The source of the problem? Brazil was unprepared to host the Olympic Games.

Metaphor alert! Inspectors were dispatched to the Maria Lenk Aquatic Center at the Rio 2016 Olympics on Wednesday to determine why the water in the diving pool, pristine and azure at the start of the week, had turned a murky shade of swamp. Authorities had nevertheless assured athletes competing in the diving pool—as well as in the water-polo pool, which was also turning green—that the water posed no risk.

The source of the problem? Brazil was unprepared to host the Olympic Games.

The Fédération Internationale de Natation (FINA), the world’s diving and swimming authority, released a statement on Wednesday about the pool conditions.
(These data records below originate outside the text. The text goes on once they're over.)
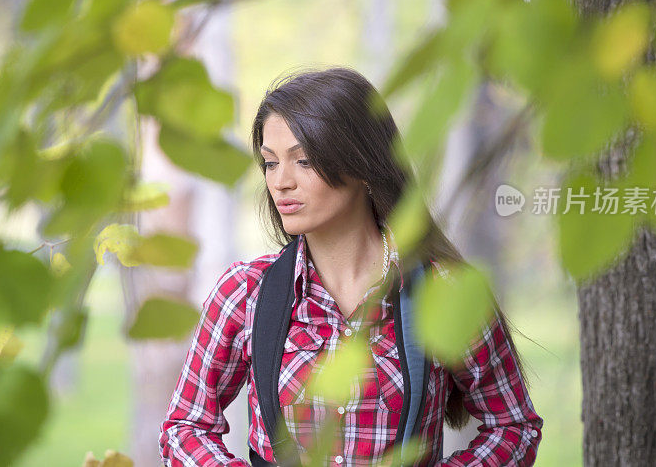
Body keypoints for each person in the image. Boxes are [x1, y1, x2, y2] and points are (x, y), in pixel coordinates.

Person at [159, 67, 543, 466]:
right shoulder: (244, 293)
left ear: (360, 163)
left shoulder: (445, 291)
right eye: (271, 163)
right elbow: (185, 427)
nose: (280, 182)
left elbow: (513, 425)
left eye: (303, 161)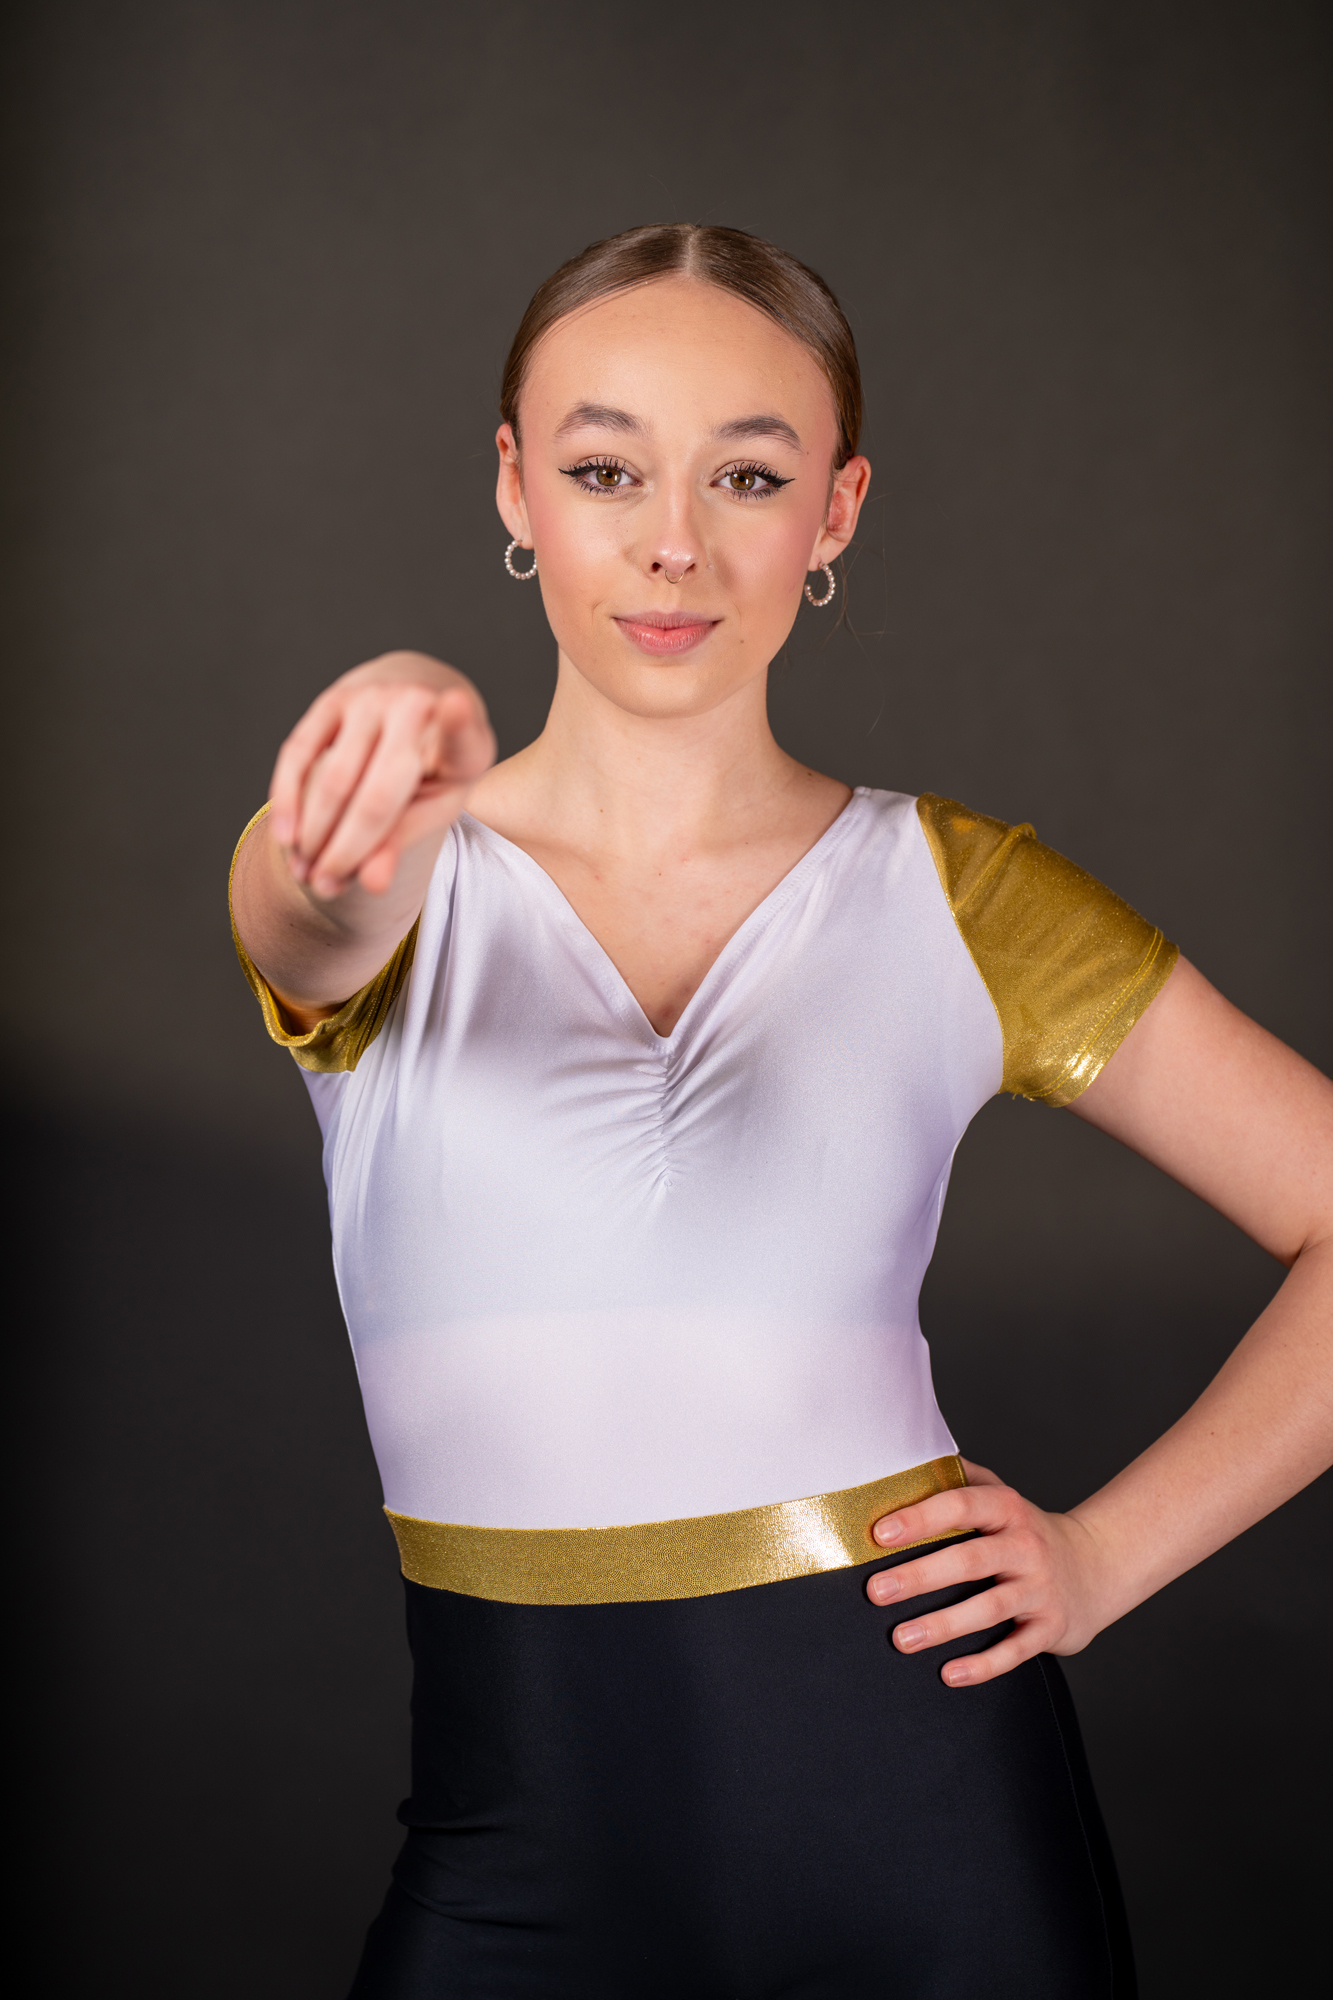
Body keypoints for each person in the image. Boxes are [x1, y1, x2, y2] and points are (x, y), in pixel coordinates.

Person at [229, 224, 1333, 1999]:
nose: (672, 541)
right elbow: (306, 909)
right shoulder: (388, 874)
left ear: (836, 511)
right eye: (605, 470)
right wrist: (371, 757)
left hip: (928, 1837)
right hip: (508, 1859)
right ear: (513, 487)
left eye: (746, 475)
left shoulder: (960, 897)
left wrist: (1101, 1558)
The statement failed to mention algae, the reported cause of the transformation. Instead, the statement focused on the proximate cause: a lack of chemicals needed to treat the pools in order to prevent the algae buildup.

FINA can confirm that the reason for the unusual water colour observed during the Rio 2016 diving competitions is that the water tanks ran out some of the chemicals used in the water treatment process. As a result the pH level of the water was outside the usual range, causing the discolouration. The FINA Sport Medicine Committee conducted tests on the water quality and concluded that there was no risk to the health and safety of the athletes, and no reason for the competition to be affected.

There are hiccups in every Olympics, although they do not usually look so toxic. While FINA says that the murky waters should not affect the competition at all, it’s important to look at the photos. These games asked Olympic divers to plunge into water that makes the Gowanus Canal look like snowmelt off the Sierra Nevadas. That’s not going to throw off a swimmer even a little?